§ **Selected text**:
__________

May 03, 2003
Reflections on the 25th Anniversary of Spam
While many only encountered spam (junk e-mail or junk newsgroup postings) in
            the mid 1990s, my research has found it goes back much further than that.
In fact, the earliest documented junk e-mailing I've uncovered was sent May 3,
            1978 -- 25 years ago last Saturday. (It was written May 1 but sent on
            May 3.) And in a surprising coincidence (*),
            just a month ago marked the 10th anniversary of March 31, 1993, the first
            time a USENET posting got named a spam.
(Note: You can hear me (briefly) interviewed about this anniversary on
            the May 2 edition of NPR's "All Things Considered.")
While many only encountered spam (junk e-mail or junk newsgroup postings) in
            the mid 1990s, my research has found it goes back much further than that.
In fact, the earliest documented junk e-mailing I've uncovered was sent May 3,
            1978 -- 25 years ago last Saturday. (It was written May 1 but sent on
            May 3.) And in a surprising coincidence (*),
            just a month ago marked the 10th anniversary of March 31, 1993, the first
            time a USENET posting got named a spam.
I learned of that first spam through a report from Einar Stefferud who read
            a history
            I prepared of the term "spam" and how the name of the canned ham became our
            name for junk e-mail. I had original set out to research the history of
            the term, but it became impossible not to research a bit of the history
            of the act.
That first spam was sent by a marketer for DEC - Digital Equipment Corporation.
            Today, you may not know DEC, since it was bought by Compaq and is now a unit
            of HP, but in those days it was the leading minicomputer maker, and its
            computers provided the platform for the development of Unix, C and much of
            the internet, to cite just a few minor events.
By 1978 the Arpanet (as the internet was then known) had already provided
            network E-mail to a large number of folks at universities, government
            institutions and universities for over 6 years. E-mail was the biggest source
            of traffic on the Arpanet. A few years prior, Dave Farber had created
            "MsgGroup," the first network mailing list. (Though Plato and other
            timesharing systems had laid the foundations for online community and
            conferencing some years before that.)
The DEC marketer, Gary Thuerk, identified only as "THUERK at DEC-MARLBORO"
            (There were no dots or dot-coms in those days, and the at-sign was often
            spelled out) decided to send a notice to everybody on the ARPANET on
            the west coast. In those days there was a printed directory of everybody
            on the Arpanet which they used as source for the list.
            The message trumpeted an open house to show off new models of
            the Dec-20 computer, a foray into larger, almost mainframe-sized systems.
This was a spam, though the term would not be used to refer to it for
            another 15 years. Thuerk had his technical associate, early DEC
            employee Carl Gartley, send the message from his account after several edits.
            Alas, at first he didn't do it right. The Tops-20 mail program would only
            take 320 addresses, so all the other addresses overflowed into the body of
            the message. When they found that some customers hadn't got it,
            they re-sent to the rest.

__________

§ **Work to complete**:
A: According to the spam anniversary article, why did some of the addresses on the first spam end up in the body of the message?
B: Write out everything in the spam anniversary article from "(There were no" down to "almost mainframe-sized systems.".
The lines have no part in any of this.

§ **Dataset content**:
__________

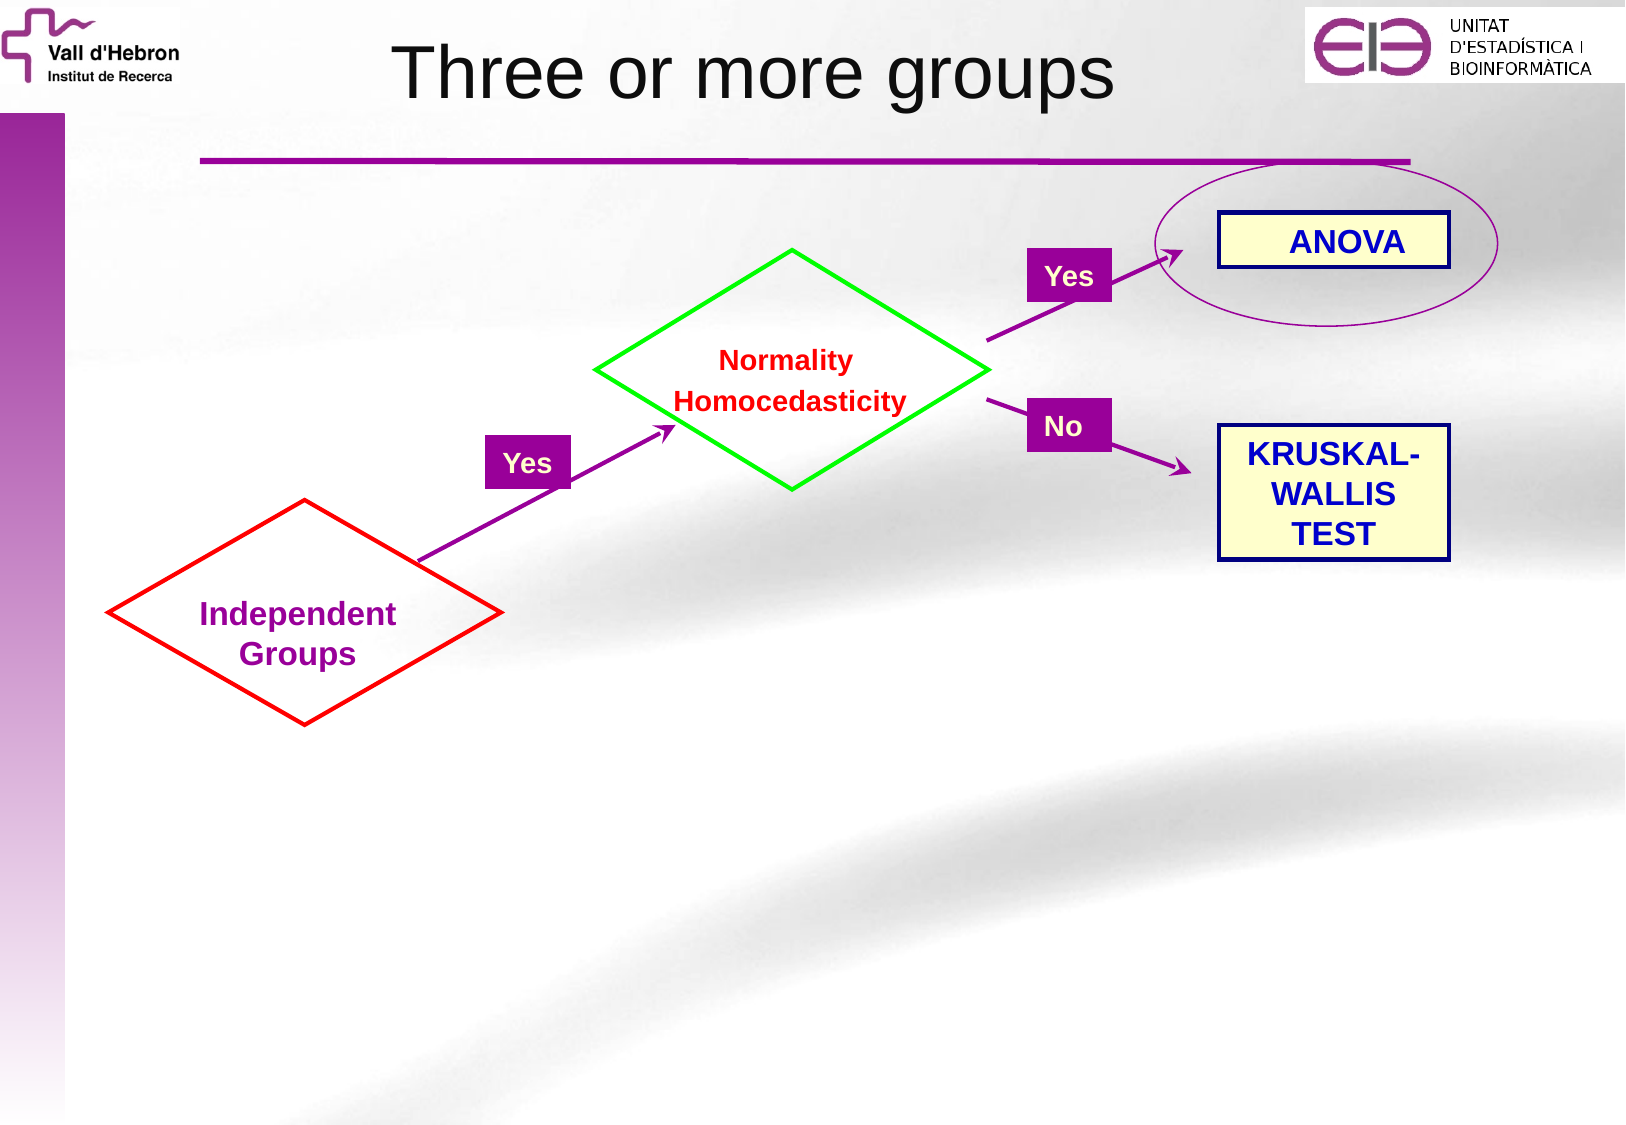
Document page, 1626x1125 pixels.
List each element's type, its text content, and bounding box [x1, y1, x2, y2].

__________

§ **Results**:
A: The Tops-20 mail program could take only 320 addresses. The rest overflowed into the body of the message.

B:
(There were no dots or dot-coms in those days, and the at-sign was often
            spelled out) decided to send a notice to everybody on the ARPANET on
            the west coast. In those days there was a printed directory of everybody
            on the Arpanet which they used as source for the list.
            The message trumpeted an open house to show off new models of
            the Dec-20 computer, a foray into larger, almost mainframe-sized systems.